Low Cardiac Output: Increased cardiac output is related to the direct inotropic effect of DOPAMINE on the myocardium. Increased cardiac output at low or moderate doses appears to be related to a favorable prognosis. Increase in cardiac output has been associated with either static or decreased systemic vascular resistance (SVR). Static or decreased SVR associated with low or moderate increments in cardiac output is believed to be a reflection of differential effects on specific vascular beds with increased resistance in peripheral beds (e.g., femoral) and concomitant decreases in mesenteric and renal vascular beds. Redistribution of blood flow parallels these changes so that an increase in cardiac output is accompanied by an increase in mesenteric and renal blood flow. In many instances the renal fraction of the total cardiac output has been found to increase. The increase in cardiac output produced by DOPAMINE is not associated with substantial decreases in systemic vascular resistance as may occur with isoproterenol.
Hypotension: Hypotension due to inadequate cardiac output can be managed by administration of low to moderate doses of DOPAMINE, which have little effect on SVR. At high therapeutic doses, the alpha adrenergic activity of DOPAMINE becomes more prominent and thus may correct hypotension due to diminished SVR. As in the case of other circulatory decompensation states, prognosis is better in patients whose blood pressure and urine flow have not undergone profound deterioration. Therefore, it is suggested that the physician administer DOPAMINE as soon as a definite trend toward decreased systolic and diastolic pressure becomes evident.
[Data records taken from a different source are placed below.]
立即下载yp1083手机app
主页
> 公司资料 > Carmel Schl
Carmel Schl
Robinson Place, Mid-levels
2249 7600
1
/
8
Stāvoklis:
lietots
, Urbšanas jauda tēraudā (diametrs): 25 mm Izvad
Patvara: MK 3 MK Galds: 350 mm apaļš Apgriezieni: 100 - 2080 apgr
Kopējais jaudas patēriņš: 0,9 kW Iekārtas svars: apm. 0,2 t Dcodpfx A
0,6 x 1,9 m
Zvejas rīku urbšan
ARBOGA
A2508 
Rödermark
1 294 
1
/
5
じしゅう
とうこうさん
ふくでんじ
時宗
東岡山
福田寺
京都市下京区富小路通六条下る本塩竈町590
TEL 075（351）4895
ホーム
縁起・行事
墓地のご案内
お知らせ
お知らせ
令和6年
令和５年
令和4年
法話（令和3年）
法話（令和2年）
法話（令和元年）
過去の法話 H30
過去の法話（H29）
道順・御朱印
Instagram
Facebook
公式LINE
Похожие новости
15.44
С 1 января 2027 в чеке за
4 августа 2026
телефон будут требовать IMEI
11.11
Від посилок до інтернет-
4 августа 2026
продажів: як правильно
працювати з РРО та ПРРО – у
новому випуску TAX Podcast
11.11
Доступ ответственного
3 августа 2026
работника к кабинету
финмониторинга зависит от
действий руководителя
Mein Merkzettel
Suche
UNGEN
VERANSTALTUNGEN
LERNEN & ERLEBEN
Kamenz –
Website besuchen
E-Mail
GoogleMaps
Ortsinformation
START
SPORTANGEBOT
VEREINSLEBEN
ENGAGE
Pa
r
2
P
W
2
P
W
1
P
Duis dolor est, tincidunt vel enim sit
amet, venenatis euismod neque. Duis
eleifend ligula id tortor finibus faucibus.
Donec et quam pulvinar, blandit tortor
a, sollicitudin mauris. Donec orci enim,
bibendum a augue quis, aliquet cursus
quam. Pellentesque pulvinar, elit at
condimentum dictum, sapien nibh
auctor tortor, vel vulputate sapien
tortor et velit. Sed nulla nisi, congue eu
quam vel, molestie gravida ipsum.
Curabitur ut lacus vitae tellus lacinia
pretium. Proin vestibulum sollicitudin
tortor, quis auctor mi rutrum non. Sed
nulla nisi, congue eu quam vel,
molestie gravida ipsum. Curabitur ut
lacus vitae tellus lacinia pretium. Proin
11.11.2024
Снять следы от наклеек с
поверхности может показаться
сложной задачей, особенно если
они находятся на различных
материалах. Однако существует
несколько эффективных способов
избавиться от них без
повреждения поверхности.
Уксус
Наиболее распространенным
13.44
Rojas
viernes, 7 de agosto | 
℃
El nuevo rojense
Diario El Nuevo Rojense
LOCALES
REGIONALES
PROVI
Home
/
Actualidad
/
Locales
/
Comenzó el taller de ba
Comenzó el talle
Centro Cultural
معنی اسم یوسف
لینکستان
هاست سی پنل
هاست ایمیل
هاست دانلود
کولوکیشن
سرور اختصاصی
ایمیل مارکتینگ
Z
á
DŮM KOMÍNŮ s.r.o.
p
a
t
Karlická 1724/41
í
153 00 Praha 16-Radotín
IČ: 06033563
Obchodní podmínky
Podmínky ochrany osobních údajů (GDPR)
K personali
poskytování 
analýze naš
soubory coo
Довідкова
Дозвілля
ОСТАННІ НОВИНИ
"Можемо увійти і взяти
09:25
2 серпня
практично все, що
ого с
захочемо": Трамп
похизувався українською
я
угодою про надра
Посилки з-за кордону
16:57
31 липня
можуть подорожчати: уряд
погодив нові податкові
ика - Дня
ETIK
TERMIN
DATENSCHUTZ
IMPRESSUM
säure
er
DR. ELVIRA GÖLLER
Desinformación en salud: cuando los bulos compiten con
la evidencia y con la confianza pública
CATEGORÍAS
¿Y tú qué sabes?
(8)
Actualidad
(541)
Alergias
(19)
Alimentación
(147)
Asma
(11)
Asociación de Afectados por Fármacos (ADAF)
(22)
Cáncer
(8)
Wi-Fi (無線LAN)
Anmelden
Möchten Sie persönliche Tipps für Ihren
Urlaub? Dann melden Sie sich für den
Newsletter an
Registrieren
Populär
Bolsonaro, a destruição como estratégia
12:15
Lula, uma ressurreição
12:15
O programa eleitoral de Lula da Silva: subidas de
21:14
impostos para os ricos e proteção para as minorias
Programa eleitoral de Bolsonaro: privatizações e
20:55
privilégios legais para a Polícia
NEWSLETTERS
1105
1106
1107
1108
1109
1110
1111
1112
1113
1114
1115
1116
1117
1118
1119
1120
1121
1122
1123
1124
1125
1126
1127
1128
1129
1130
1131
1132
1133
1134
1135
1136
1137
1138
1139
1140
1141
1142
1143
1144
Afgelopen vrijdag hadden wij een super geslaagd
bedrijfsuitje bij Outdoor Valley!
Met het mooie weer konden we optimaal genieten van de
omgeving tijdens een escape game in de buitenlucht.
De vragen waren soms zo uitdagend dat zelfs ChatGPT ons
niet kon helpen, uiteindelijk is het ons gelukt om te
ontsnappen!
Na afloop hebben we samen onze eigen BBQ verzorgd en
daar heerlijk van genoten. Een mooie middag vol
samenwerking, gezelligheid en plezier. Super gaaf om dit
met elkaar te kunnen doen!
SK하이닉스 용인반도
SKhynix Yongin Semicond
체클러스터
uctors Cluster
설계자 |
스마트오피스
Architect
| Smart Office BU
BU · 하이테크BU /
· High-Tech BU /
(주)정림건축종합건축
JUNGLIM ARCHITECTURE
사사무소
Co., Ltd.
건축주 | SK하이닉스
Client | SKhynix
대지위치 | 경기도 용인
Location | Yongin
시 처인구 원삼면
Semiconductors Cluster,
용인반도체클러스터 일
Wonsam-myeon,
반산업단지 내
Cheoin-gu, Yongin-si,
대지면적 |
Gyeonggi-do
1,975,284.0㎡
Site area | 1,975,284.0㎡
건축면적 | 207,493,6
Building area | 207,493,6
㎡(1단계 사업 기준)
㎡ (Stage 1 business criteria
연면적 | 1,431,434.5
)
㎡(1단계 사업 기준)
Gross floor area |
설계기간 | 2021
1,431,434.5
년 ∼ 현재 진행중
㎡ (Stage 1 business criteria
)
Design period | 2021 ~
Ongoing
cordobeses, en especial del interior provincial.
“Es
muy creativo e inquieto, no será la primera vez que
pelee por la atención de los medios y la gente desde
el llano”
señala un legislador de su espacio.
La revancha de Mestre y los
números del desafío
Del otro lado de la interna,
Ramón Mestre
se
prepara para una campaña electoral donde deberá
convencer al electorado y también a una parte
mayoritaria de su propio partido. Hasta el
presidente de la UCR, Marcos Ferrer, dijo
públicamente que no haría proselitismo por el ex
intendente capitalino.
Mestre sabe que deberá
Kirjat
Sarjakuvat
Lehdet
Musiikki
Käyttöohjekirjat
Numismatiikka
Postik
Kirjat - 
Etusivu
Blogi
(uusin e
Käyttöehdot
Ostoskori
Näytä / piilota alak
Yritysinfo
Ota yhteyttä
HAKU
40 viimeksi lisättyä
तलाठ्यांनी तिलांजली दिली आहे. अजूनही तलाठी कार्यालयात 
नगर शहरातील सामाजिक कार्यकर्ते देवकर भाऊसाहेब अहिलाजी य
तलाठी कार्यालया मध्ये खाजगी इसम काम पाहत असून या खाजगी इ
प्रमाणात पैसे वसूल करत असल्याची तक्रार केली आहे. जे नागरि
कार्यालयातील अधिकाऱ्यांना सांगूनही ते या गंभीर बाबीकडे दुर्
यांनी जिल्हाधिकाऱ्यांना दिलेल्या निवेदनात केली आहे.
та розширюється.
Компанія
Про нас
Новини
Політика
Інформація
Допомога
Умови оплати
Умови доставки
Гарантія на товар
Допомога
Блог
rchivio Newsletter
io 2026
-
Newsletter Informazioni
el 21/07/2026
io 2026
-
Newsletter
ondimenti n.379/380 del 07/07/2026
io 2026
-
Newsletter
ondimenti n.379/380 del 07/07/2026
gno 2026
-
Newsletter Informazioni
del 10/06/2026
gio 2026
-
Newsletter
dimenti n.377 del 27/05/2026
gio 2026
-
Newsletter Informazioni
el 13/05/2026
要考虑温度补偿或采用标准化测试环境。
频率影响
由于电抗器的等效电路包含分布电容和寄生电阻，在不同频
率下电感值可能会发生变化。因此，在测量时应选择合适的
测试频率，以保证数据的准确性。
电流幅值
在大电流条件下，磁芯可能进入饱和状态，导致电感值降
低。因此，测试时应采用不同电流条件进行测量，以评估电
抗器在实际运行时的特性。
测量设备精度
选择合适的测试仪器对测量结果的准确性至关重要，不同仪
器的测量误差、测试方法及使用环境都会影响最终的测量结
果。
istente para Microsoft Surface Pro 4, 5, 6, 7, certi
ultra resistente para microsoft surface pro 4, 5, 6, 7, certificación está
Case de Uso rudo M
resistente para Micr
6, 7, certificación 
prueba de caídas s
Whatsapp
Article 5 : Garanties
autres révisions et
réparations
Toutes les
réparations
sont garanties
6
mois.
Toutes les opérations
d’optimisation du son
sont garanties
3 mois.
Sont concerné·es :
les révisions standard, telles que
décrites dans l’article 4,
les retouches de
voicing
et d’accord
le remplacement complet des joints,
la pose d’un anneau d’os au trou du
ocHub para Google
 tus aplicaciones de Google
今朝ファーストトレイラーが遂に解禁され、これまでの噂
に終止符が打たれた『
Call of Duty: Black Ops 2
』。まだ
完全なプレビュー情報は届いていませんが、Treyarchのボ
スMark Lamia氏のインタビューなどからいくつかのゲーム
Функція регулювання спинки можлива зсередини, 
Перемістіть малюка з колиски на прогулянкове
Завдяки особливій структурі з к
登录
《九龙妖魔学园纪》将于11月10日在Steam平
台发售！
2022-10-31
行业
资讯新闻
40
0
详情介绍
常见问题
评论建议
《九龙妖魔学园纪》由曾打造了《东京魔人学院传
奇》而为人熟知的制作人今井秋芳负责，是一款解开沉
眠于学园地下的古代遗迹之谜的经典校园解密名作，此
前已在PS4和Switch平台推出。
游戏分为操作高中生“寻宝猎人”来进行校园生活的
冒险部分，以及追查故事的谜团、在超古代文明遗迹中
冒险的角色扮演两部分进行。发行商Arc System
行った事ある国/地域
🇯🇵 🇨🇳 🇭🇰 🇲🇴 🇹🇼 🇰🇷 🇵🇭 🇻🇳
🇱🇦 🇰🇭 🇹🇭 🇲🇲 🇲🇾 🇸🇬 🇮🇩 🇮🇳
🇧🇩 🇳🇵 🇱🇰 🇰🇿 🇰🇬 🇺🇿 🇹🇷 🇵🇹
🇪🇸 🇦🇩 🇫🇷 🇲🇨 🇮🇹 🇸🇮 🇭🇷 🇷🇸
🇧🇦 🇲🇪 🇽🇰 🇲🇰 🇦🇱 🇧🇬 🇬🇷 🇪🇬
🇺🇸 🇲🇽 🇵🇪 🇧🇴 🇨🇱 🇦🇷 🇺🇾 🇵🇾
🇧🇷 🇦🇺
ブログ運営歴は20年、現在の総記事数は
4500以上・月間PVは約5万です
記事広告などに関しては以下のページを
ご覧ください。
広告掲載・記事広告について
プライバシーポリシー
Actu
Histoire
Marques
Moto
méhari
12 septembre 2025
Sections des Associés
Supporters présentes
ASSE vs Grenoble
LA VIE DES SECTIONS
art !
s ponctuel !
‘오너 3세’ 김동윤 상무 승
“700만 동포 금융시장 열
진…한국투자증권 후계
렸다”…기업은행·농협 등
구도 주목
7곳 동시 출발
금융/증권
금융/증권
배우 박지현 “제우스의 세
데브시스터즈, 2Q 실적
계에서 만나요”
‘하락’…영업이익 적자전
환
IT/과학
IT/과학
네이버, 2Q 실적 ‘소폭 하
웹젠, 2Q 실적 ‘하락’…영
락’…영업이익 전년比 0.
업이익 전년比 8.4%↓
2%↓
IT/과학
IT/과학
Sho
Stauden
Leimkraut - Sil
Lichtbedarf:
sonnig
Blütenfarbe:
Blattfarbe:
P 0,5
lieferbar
DOPAMINE should not be used in patients with pheochromocytoma.
DOPAMINE should not be administered in the presence of uncorrected tachyarrhythmias or ventricular fibrillation.
Do NOT add DOPAMINE to any alkaline diluent solution, since the drug is inactivated in alkaline solution. Patients who have been treated with monoamine oxidase (MAO) inhibitors prior to the administration of DOPAMINE will require substantially reduced dosage. See Drug Interactions, below. Contains sodium metabisulfite, a sulfite that may cause allergic-type reactions including anaphylactic symptoms and life-threatening or less severe asthmatic episodes in certain susceptible people. The overall prevalence of sulfite sensitivity in the general population is unknown, and probably low. Sulfite sensitivity is seen more frequently in asthmatic than in nonasthmatic people.